### [What to do]
From the first line onward, reproduce the records exactly; the final line to include is the one holding "respiratory infection (ARI), peaked".

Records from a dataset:

++++

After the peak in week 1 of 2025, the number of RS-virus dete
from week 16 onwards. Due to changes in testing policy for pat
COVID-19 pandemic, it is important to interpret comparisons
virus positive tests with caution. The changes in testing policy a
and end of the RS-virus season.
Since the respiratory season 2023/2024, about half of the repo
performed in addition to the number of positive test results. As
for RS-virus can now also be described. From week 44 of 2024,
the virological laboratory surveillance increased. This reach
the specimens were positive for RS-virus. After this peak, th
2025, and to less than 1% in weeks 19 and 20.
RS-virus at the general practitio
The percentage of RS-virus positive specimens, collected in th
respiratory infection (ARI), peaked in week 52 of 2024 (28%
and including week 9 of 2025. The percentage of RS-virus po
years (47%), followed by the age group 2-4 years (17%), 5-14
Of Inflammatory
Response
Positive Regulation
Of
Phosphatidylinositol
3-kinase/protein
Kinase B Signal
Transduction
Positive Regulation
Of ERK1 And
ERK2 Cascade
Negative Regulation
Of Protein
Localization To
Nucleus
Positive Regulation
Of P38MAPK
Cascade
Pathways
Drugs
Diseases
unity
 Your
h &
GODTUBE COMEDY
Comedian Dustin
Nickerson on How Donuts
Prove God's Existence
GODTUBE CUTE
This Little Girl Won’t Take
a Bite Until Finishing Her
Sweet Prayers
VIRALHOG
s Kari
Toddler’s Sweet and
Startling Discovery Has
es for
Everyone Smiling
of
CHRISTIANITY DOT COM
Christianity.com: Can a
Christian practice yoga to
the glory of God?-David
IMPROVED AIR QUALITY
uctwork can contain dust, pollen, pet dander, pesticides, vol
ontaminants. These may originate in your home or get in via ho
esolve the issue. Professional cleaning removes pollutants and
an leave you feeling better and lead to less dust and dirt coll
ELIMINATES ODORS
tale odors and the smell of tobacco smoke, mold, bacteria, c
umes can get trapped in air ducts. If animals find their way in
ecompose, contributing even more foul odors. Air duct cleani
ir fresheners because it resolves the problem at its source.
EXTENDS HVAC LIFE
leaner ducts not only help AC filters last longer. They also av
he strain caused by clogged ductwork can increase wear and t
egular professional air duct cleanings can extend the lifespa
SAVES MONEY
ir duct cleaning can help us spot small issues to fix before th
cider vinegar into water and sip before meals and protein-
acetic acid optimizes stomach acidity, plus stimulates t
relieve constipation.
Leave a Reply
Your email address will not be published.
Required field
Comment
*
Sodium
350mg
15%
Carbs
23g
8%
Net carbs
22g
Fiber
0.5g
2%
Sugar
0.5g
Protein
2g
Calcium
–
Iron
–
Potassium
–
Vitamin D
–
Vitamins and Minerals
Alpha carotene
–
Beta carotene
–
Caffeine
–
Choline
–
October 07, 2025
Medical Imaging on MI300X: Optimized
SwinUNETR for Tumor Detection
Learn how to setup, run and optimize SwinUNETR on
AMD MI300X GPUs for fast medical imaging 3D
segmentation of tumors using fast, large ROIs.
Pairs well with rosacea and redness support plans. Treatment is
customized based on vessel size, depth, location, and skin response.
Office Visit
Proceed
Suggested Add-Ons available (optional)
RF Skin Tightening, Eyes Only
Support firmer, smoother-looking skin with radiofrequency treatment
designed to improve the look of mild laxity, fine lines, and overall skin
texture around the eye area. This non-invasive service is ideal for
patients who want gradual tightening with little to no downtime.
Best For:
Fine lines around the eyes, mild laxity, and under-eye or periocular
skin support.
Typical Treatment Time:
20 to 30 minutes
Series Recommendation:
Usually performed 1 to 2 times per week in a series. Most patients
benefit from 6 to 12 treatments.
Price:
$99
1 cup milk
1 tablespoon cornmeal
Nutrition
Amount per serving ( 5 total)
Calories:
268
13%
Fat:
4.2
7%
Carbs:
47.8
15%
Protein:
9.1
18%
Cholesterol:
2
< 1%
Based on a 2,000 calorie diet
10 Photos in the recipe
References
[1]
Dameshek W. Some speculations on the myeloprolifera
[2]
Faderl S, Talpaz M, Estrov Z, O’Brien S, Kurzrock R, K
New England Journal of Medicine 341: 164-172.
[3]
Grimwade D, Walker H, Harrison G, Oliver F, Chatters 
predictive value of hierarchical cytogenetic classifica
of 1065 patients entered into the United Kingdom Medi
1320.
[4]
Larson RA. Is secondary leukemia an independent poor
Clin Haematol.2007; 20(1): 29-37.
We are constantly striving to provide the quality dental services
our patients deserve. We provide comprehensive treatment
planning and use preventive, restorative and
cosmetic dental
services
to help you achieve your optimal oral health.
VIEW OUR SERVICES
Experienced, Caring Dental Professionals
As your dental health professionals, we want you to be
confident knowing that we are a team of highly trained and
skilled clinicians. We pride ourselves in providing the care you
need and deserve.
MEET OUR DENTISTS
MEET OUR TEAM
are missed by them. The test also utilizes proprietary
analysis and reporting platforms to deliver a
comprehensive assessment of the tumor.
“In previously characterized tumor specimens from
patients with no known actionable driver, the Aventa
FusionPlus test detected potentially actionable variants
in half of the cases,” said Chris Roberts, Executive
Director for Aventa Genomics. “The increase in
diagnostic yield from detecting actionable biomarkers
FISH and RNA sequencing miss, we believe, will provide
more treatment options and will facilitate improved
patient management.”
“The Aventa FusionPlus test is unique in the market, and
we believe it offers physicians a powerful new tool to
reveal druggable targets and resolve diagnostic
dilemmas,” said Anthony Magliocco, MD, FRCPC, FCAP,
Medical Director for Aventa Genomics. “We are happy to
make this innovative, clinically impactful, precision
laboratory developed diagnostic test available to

++++

### [Response area]
After the peak in week 1 of 2025, the number of RS-virus dete
from week 16 onwards. Due to changes in testing policy for pat
COVID-19 pandemic, it is important to interpret comparisons
virus positive tests with caution. The changes in testing policy a
and end of the RS-virus season.
Since the respiratory season 2023/2024, about half of the repo
performed in addition to the number of positive test results. As
for RS-virus can now also be described. From week 44 of 2024,
the virological laboratory surveillance increased. This reach
the specimens were positive for RS-virus. After this peak, th
2025, and to less than 1% in weeks 19 and 20.
RS-virus at the general practitio
The percentage of RS-virus positive specimens, collected in th
respiratory infection (ARI), peaked in week 52 of 2024 (28%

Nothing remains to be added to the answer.